Superfund Research Program
Research Translation Core
Project Leader: Brad L. Upham
Grant Number: P42ES004911
Funding Period: 2006-2020
To support projects involved in identifying biodegradation genes and detecting biodegradative activity in natural environments, the Core developed a set of molecular-biology tools to facilitate generating, collecting, and analyzing 16S rRNA and functional-gene data through high-throughput sequencing technologies. These tools include the Functional Gene Pipeline/Repository (FGRP), which offers interactive display and analysis tools, along with monthly updated Hidden Markov Models (HMM) searches of the National Center for Biotechnology Information (NCBI) protein database, and the Pyrosequencing Pipeline, which provides a collection of fast workflow-oriented tools for handling sequence data related to 16S rRNA gene and genes serving important functional roles in contaminant degradation (e.g., oxygenases and dehalogenases). These two pipelines together are capable of serving projects handling high-throughput sequencing data for a variety of important research tasks, such as homology analysis of the marker genes, primer design, as well as quality-controlled data preprocessing, sequence alignment and clustering, classification, tree building, calculations of ecological metrics, etc. Recent work has focused on a major upgrade to the FGRP. This includes a new relational database back-end, the adoption of a new update strategy, and an upgraded Web interface.

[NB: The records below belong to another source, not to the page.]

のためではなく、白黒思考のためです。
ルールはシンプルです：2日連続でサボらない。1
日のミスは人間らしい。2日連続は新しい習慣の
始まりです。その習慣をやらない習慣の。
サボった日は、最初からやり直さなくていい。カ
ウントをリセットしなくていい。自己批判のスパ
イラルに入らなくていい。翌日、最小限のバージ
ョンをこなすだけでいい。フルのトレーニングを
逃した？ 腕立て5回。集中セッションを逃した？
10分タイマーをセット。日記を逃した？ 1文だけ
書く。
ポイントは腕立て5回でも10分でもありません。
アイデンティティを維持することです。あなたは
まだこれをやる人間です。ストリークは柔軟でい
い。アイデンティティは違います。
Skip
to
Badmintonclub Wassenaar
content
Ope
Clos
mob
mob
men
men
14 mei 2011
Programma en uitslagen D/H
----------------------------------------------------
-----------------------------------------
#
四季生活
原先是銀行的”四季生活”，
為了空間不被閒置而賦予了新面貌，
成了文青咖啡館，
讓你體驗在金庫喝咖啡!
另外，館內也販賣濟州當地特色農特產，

This year, the Core decided to plan for another workshop to meet the SBR's new mission ("Partnering with USEPA and ATSDR to Improve the use of Superfund Research Program Science") to help facilitate better communication within each Superfund Program Project, between the various Superfund Programs and the Administrating Superfund Program, and between EPA and ATDSR. The Core's preliminary plan was to co-sponsor a workshop on the "Interaction of human gut micro-flora's role in modulating the toxicity of environmental toxicants and in modulating the risk to various human diseases," to be held at Research Triangle Park. Organizational plans are still ongoing.

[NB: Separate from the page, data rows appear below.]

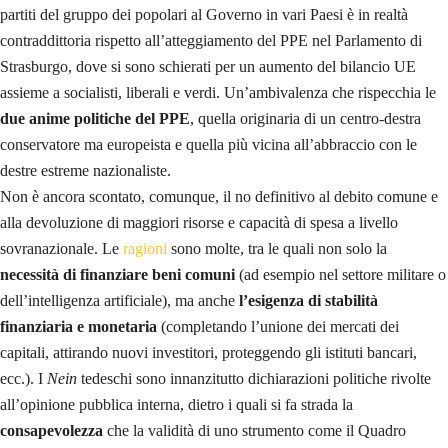
partiti del gruppo dei popolari al Governo in vari Paesi è in realtà
contraddittoria rispetto all’atteggiamento del PPE nel Parlamento di
Strasburgo, dove si sono schierati per un aumento del bilancio UE
assieme a socialisti, liberali e verdi. Un’ambivalenza che rispecchia le
due anime politiche del PPE
, quella originaria di un centro-destra
conservatore ma europeista e quella più vicina all’abbraccio con le
destre estreme nazionaliste.
Non è ancora scontato, comunque, il no definitivo al debito comune e
alla devoluzione di maggiori risorse e capacità di spesa a livello
sovranazionale. Le
ragioni
sono molte, tra le quali non solo la
necessità di finanziare beni comuni
(ad esempio nel settore militare o
dell’intelligenza artificiale), ma anche
l’esigenza di stabilità
finanziaria e monetaria
(completando l’unione dei mercati dei
capitali, attirando nuovi investitori, proteggendo gli istituti bancari,
ecc.). I
Nein
tedeschi sono innanzitutto dichiarazioni politiche rivolte
all’opinione pubblica interna, dietro i quali si fa strada la
consapevolezza
che la validità di uno strumento come il Quadro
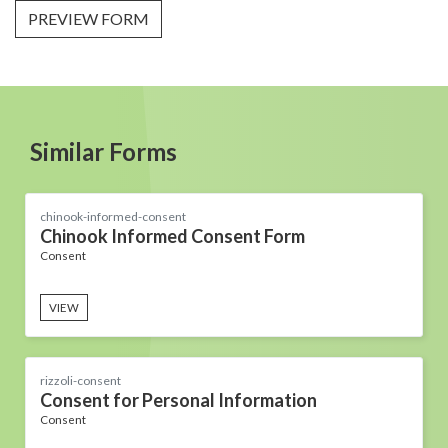
PREVIEW FORM
Similar Forms
chinook-informed-consent
Chinook Informed Consent Form
Consent
VIEW
rizzoli-consent
Consent for Personal Information
Consent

In addition, in response to "broaden Core B's [the Research Translation Core's] mission to include more typical 'outreach activities,'" the Core has contacted various stakeholders in the State of Michigan in order to identify common research and applied goals concerning TCDD-like environmental contaminants. The ultimate results for any mutually agreed-upon goals will have to be considered within the constraints of no increase in the Core's budget.